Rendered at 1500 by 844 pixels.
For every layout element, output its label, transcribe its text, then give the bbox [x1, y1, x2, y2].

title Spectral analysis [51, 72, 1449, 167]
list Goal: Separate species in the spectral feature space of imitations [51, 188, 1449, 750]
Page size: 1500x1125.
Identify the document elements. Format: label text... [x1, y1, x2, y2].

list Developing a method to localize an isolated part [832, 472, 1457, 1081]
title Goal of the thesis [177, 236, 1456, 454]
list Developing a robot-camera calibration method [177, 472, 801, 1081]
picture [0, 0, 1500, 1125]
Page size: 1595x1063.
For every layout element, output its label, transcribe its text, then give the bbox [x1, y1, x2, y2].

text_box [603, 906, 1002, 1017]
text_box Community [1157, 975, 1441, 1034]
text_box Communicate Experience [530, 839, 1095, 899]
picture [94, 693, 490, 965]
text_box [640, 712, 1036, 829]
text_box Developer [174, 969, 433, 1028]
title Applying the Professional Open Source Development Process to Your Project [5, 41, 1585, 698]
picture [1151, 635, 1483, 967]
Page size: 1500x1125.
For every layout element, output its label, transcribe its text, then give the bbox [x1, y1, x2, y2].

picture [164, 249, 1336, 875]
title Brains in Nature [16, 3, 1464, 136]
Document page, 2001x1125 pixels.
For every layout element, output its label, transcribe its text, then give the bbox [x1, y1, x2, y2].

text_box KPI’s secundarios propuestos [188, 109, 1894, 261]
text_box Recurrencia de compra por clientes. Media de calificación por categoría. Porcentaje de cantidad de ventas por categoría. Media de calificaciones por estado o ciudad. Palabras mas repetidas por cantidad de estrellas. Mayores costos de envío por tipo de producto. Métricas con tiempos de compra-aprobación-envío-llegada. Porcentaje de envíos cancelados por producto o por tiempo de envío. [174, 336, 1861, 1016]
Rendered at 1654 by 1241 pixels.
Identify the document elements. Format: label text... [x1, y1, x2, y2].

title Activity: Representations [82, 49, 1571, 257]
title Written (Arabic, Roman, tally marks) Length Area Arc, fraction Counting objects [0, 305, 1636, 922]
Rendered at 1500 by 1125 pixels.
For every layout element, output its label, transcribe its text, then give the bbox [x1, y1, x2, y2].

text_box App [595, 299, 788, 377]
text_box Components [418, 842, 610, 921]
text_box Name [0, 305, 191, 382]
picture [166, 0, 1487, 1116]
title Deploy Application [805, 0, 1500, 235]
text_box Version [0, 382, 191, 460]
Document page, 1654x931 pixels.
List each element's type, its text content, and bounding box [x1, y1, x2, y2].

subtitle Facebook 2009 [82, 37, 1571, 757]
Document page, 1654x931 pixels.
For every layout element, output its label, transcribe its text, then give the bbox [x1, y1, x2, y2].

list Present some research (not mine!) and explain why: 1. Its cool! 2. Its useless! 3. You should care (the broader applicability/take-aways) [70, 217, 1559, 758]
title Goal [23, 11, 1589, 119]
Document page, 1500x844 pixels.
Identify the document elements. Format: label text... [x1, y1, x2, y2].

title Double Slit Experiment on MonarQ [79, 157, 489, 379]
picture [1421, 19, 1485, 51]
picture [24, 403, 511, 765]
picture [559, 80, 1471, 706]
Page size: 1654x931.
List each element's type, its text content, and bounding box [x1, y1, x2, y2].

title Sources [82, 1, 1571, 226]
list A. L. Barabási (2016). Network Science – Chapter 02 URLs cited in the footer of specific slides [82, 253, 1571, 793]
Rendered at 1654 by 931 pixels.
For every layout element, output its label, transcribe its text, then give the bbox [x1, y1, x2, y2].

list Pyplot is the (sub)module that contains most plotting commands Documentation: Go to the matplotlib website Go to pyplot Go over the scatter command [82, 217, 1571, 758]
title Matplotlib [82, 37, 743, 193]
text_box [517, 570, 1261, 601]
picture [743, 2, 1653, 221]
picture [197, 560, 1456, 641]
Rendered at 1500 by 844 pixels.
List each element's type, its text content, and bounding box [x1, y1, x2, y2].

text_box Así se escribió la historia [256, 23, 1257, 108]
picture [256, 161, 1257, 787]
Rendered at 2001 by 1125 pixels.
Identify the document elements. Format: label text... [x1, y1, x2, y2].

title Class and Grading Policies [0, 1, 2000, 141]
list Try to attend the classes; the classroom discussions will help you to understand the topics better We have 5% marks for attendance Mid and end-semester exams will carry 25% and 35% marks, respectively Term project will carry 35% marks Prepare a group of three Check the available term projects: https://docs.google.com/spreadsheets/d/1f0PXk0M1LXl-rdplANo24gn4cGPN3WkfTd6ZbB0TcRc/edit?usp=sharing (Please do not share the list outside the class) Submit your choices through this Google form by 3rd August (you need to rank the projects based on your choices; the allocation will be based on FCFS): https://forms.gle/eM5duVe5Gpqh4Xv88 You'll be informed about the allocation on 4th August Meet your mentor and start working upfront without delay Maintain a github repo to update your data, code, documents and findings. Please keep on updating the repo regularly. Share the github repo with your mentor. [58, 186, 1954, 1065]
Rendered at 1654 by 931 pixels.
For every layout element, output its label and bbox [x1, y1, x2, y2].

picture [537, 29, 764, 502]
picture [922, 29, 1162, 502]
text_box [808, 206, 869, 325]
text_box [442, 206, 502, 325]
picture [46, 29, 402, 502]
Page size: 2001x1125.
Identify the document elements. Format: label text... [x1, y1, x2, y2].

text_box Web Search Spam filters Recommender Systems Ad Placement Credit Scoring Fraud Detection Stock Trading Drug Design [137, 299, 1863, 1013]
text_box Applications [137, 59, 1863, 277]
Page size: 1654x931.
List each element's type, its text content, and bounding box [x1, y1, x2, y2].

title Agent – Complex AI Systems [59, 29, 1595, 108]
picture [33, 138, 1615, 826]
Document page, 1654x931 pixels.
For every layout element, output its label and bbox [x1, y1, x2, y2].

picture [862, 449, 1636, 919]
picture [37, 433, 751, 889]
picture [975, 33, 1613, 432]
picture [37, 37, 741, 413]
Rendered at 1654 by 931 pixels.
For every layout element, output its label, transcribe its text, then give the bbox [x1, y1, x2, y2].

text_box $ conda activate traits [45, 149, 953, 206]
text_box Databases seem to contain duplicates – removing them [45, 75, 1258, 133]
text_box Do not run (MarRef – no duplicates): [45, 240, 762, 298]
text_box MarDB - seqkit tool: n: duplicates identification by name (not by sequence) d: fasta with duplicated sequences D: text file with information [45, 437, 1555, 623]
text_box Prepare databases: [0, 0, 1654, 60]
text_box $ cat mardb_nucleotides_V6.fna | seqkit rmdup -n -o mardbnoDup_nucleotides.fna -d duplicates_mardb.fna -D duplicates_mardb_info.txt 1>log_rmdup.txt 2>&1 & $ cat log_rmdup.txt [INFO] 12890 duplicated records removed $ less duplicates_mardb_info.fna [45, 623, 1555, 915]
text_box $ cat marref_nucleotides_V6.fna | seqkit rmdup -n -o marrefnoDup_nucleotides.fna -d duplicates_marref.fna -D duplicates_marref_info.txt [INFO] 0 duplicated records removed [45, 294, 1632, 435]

----------------------------------------

* **Short problem**: Can you lay out every line of the entries above as a numbered list, omitting the blank lines?

* **Right answer**:
1. Rendered at 1500 by 844 pixels.
2. For every layout element, output its label, transcribe its text, then give the bbox [x1, y1, x2, y2].
3. title Spectral analysis [51, 72, 1449, 167]
4. list Goal: Separate species in the spectral feature space of imitations [51, 188, 1449, 750]
5. Page size: 1500x1125.
6. Identify the document elements. Format: label text... [x1, y1, x2, y2].
7. list Developing a method to localize an isolated part [832, 472, 1457, 1081]
8. title Goal of the thesis [177, 236, 1456, 454]
9. list Developing a robot-camera calibration method [177, 472, 801, 1081]
10. picture [0, 0, 1500, 1125]
11. Page size: 1595x1063.
12. For every layout element, output its label, transcribe its text, then give the bbox [x1, y1, x2, y2].
13. text_box [603, 906, 1002, 1017]
14. text_box Community [1157, 975, 1441, 1034]
15. text_box Communicate Experience [530, 839, 1095, 899]
16. picture [94, 693, 490, 965]
17. text_box [640, 712, 1036, 829]
18. text_box Developer [174, 969, 433, 1028]
19. title Applying the Professional Open Source Development Process to Your Project [5, 41, 1585, 698]
20. picture [1151, 635, 1483, 967]
21. Page size: 1500x1125.
22. For every layout element, output its label, transcribe its text, then give the bbox [x1, y1, x2, y2].
23. picture [164, 249, 1336, 875]
24. title Brains in Nature [16, 3, 1464, 136]
25. Document page, 2001x1125 pixels.
26. For every layout element, output its label, transcribe its text, then give the bbox [x1, y1, x2, y2].
27. text_box KPI’s secundarios propuestos [188, 109, 1894, 261]
28. text_box Recurrencia de compra por clientes. Media de calificación por categoría. Porcentaje de cantidad de ventas por categoría. Media de calificaciones por estado o ciudad. Palabras mas repetidas por cantidad de estrellas. Mayores costos de envío por tipo de producto. Métricas con tiempos de compra-aprobación-envío-llegada. Porcentaje de envíos cancelados por producto o por tiempo de envío. [174, 336, 1861, 1016]
29. Rendered at 1654 by 1241 pixels.
30. Identify the document elements. Format: label text... [x1, y1, x2, y2].
31. title Activity: Representations [82, 49, 1571, 257]
32. title Written (Arabic, Roman, tally marks) Length Area Arc, fraction Counting objects [0, 305, 1636, 922]
33. Rendered at 1500 by 1125 pixels.
34. For every layout element, output its label, transcribe its text, then give the bbox [x1, y1, x2, y2].
35. text_box App [595, 299, 788, 377]
36. text_box Components [418, 842, 610, 921]
37. text_box Name [0, 305, 191, 382]
38. picture [166, 0, 1487, 1116]
39. title Deploy Application [805, 0, 1500, 235]
40. text_box Version [0, 382, 191, 460]
41. Document page, 1654x931 pixels.
42. List each element's type, its text content, and bounding box [x1, y1, x2, y2].
43. subtitle Facebook 2009 [82, 37, 1571, 757]
44. Document page, 1654x931 pixels.
45. For every layout element, output its label, transcribe its text, then give the bbox [x1, y1, x2, y2].
46. list Present some research (not mine!) and explain why: 1. Its cool! 2. Its useless! 3. You should care (the broader applicability/take-aways) [70, 217, 1559, 758]
47. title Goal [23, 11, 1589, 119]
48. Document page, 1500x844 pixels.
49. Identify the document elements. Format: label text... [x1, y1, x2, y2].
50. title Double Slit Experiment on MonarQ [79, 157, 489, 379]
51. picture [1421, 19, 1485, 51]
52. picture [24, 403, 511, 765]
53. picture [559, 80, 1471, 706]
54. Page size: 1654x931.
55. List each element's type, its text content, and bounding box [x1, y1, x2, y2].
56. title Sources [82, 1, 1571, 226]
57. list A. L. Barabási (2016). Network Science – Chapter 02 URLs cited in the footer of specific slides [82, 253, 1571, 793]
58. Rendered at 1654 by 931 pixels.
59. For every layout element, output its label, transcribe its text, then give the bbox [x1, y1, x2, y2].
60. list Pyplot is the (sub)module that contains most plotting commands Documentation: Go to the matplotlib website Go to pyplot Go over the scatter command [82, 217, 1571, 758]
61. title Matplotlib [82, 37, 743, 193]
62. text_box [517, 570, 1261, 601]
63. picture [743, 2, 1653, 221]
64. picture [197, 560, 1456, 641]
65. Rendered at 1500 by 844 pixels.
66. List each element's type, its text content, and bounding box [x1, y1, x2, y2].
67. text_box Así se escribió la historia [256, 23, 1257, 108]
68. picture [256, 161, 1257, 787]
69. Rendered at 2001 by 1125 pixels.
70. Identify the document elements. Format: label text... [x1, y1, x2, y2].
71. title Class and Grading Policies [0, 1, 2000, 141]
72. list Try to attend the classes; the classroom discussions will help you to understand the topics better We have 5% marks for attendance Mid and end-semester exams will carry 25% and 35% marks, respectively Term project will carry 35% marks Prepare a group of three Check the available term projects: https://docs.google.com/spreadsheets/d/1f0PXk0M1LXl-rdplANo24gn4cGPN3WkfTd6ZbB0TcRc/edit?usp=sharing (Please do not share the list outside the class) Submit your choices through this Google form by 3rd August (you need to rank the projects based on your choices; the allocation will be based on FCFS): https://forms.gle/eM5duVe5Gpqh4Xv88 You'll be informed about the allocation on 4th August Meet your mentor and start working upfront without delay Maintain a github repo to update your data, code, documents and findings. Please keep on updating the repo regularly. Share the github repo with your mentor. [58, 186, 1954, 1065]
73. Rendered at 1654 by 931 pixels.
74. For every layout element, output its label and bbox [x1, y1, x2, y2].
75. picture [537, 29, 764, 502]
76. picture [922, 29, 1162, 502]
77. text_box [808, 206, 869, 325]
78. text_box [442, 206, 502, 325]
79. picture [46, 29, 402, 502]
80. Page size: 2001x1125.
81. Identify the document elements. Format: label text... [x1, y1, x2, y2].
82. text_box Web Search Spam filters Recommender Systems Ad Placement Credit Scoring Fraud Detection Stock Trading Drug Design [137, 299, 1863, 1013]
83. text_box Applications [137, 59, 1863, 277]
84. Page size: 1654x931.
85. List each element's type, its text content, and bounding box [x1, y1, x2, y2].
86. title Agent – Complex AI Systems [59, 29, 1595, 108]
87. picture [33, 138, 1615, 826]
88. Document page, 1654x931 pixels.
89. For every layout element, output its label and bbox [x1, y1, x2, y2].
90. picture [862, 449, 1636, 919]
91. picture [37, 433, 751, 889]
92. picture [975, 33, 1613, 432]
93. picture [37, 37, 741, 413]
94. Rendered at 1654 by 931 pixels.
95. For every layout element, output its label, transcribe its text, then give the bbox [x1, y1, x2, y2].
96. text_box $ conda activate traits [45, 149, 953, 206]
97. text_box Databases seem to contain duplicates – removing them [45, 75, 1258, 133]
98. text_box Do not run (MarRef – no duplicates): [45, 240, 762, 298]
99. text_box MarDB - seqkit tool: n: duplicates identification by name (not by sequence) d: fasta with duplicated sequences D: text file with information [45, 437, 1555, 623]
100. text_box Prepare databases: [0, 0, 1654, 60]
101. text_box $ cat mardb_nucleotides_V6.fna | seqkit rmdup -n -o mardbnoDup_nucleotides.fna -d duplicates_mardb.fna -D duplicates_mardb_info.txt 1>log_rmdup.txt 2>&1 & $ cat log_rmdup.txt [INFO] 12890 duplicated records removed $ less duplicates_mardb_info.fna [45, 623, 1555, 915]
102. text_box $ cat marref_nucleotides_V6.fna | seqkit rmdup -n -o marrefnoDup_nucleotides.fna -d duplicates_marref.fna -D duplicates_marref_info.txt [INFO] 0 duplicated records removed [45, 294, 1632, 435]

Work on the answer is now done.